“Acautelai-vos, que ninguém
vos engane.” Mateus 24:4
O mundo cristão vive um
tempo de grande confusão espiritual. Há pregações por todos os lados, mensagens
nas redes sociais, vídeos, profecias, revelações e ensinamentos que se
contradizem. Muitos falam em nome de Deus, muitos afirmam ter a verdade, mas
nem todos estão fundamentados na Escritura. O resultado é uma multidão de
pessoas confusas, sem saber em quem acreditar e facilmente levadas por qualquer
discurso religioso.
Não é por acaso que a
primeira advertência de Jesus ao falar sobre os últimos tempos foi: “Acautelai-vos,
que ninguém vos engane.”
Antes de mencionar guerras,
crises ou sinais no mundo, Cristo alertou sobre o engano. Isso revela que o
maior perigo para a Igreja não está apenas fora dela, mas dentro, por meio de
falsos ensinos, falsas interpretações e falsas revelações.
O engano não costuma vir com
aparência de erro. Ele se apresenta com linguagem de fé, com palavras bonitas,
com discursos emocionantes e, muitas vezes, usando o próprio nome de Deus. É
justamente por isso que Jesus mandou vigiar.
Vigiar significa examinar,
conferir, provar e rejeitar tudo aquilo que não está de acordo com a Palavra. O
cristão não foi chamado para acreditar em tudo, mas para provar tudo e reter o
que é verdadeiro.
Nos dias atuais, muitos
preferem aquilo que agrada em vez daquilo que é verdadeiro. Buscam mensagens
que emocionam, mas desprezam o ensino que corrige. Seguem pregadores populares,
mas não conferem se o que está sendo dito está de acordo com a Bíblia. Esse é o
terreno perfeito para o engano prosperar.
É nesse contexto que a
apologética cristã se torna uma necessidade urgente.
Apologética não é vaidade
intelectual, não é gosto por debate, e não é desejo de discutir. Apologética é
defesa da fé. É permanecer firme na verdade revelada por Deus e confrontar todo
ensino que se levanta contra as Escrituras.

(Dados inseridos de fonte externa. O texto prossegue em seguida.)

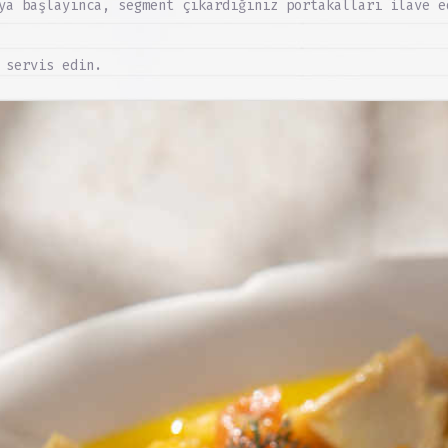
ya başlayınca, segment çıkardığınız portakalları ilave e
 servis edin.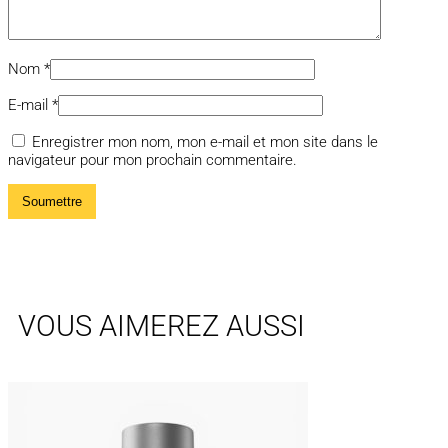
Nom
*
E-mail
*
Enregistrer mon nom, mon e-mail et mon site dans le
navigateur pour mon prochain commentaire.
VOUS AIMEREZ AUSSI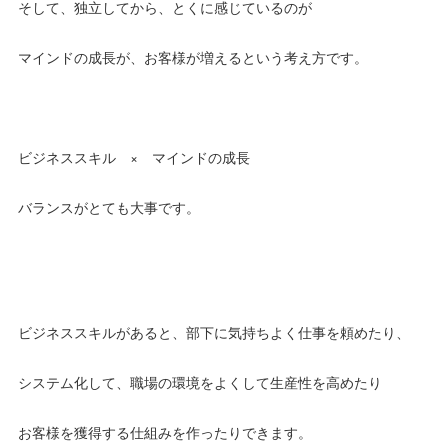
そして、独立してから、とくに感じているのが
マインドの成長が、お客様が増えるという考え方です。
ビジネススキル × マインドの成長
バランスがとても大事です。
ビジネススキルがあると、部下に気持ちよく仕事を頼めたり、
システム化して、職場の環境をよくして生産性を高めたり
お客様を獲得する仕組みを作ったりできます。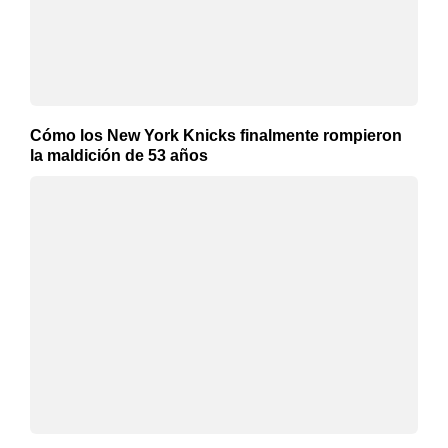
Cómo los New York Knicks finalmente rompieron
la maldición de 53 años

A própria Bíblia ordena que
o cristão esteja preparado para responder a todo aquele que pedir razão da
esperança que há nele. Isso exige conhecimento, exige estudo, exige
discernimento e exige coragem. Uma fé que não suporta exame não é fé bíblica, é
apenas emoção religiosa.
A falta de apologética tem
produzido uma geração fraca, facilmente enganada por modismos, por revelações
sem base bíblica e por doutrinas que agradam ao homem, mas não glorificam a
Deus. Quando não há conhecimento da Palavra, qualquer novidade parece verdade,
e qualquer discurso religioso parece espiritual.
A apologética protege a
Igreja, preserva a sã doutrina e impede que o erro se espalhe sem resistência.

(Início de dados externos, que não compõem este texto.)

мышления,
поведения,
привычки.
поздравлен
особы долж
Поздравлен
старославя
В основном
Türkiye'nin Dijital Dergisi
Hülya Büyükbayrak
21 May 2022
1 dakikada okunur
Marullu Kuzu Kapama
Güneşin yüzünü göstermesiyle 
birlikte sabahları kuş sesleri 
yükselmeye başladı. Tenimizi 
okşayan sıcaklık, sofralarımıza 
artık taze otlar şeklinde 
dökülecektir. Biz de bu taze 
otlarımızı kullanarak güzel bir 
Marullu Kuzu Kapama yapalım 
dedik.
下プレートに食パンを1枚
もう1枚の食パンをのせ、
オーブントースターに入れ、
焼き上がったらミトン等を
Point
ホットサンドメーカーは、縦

Quem conhece a Escritura não se impressiona com novidades, não se curva diante
de popularidade e não abandona a verdade para agradar multidões.

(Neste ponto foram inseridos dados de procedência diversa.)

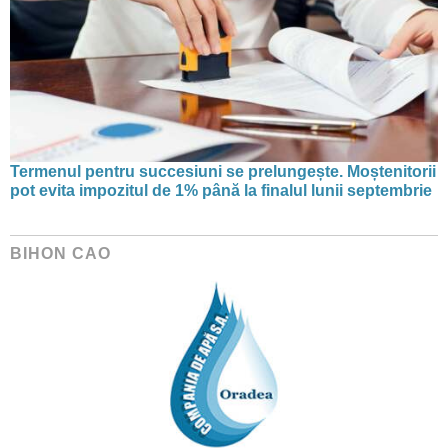
Termenul pentru succesiuni se prelungește. Moștenitorii
pot evita impozitul de 1% până la finalul lunii septembrie
BIHON CAO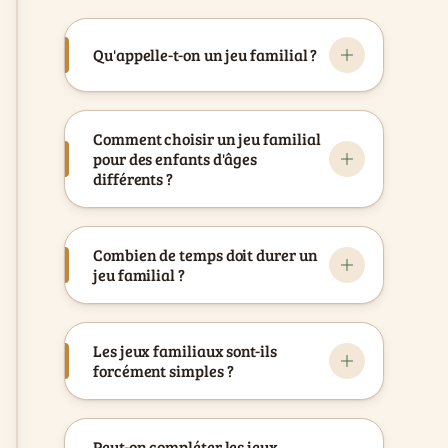
Qu'appelle-t-on un jeu familial ?
Comment choisir un jeu familial
pour des enfants d'âges
différents ?
Combien de temps doit durer un
jeu familial ?
Les jeux familiaux sont-ils
forcément simples ?
Peut-on compléter les jeux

O alerta de Jesus continua
mais atual do que nunca: cuidado para não ser enganado.
Isso exige vigilância
constante.
Exige firmeza doutrinária.
Exige compromisso com a
Palavra.
Não é tempo de fé
superficial.
Não é tempo de ignorância
bíblica.
Não é tempo de seguir
qualquer voz que se apresenta como espiritual.
É tempo de voltar às
Escrituras.
É tempo de defender a
verdade.
É tempo de fortalecer a
apologética.
Porque somente quem conhece
a verdade permanece firme quando o engano se multiplica.
E a advertência de Cristo
continua ecoando para esta geração: “Acautelai-vos, que ninguém vos engane.”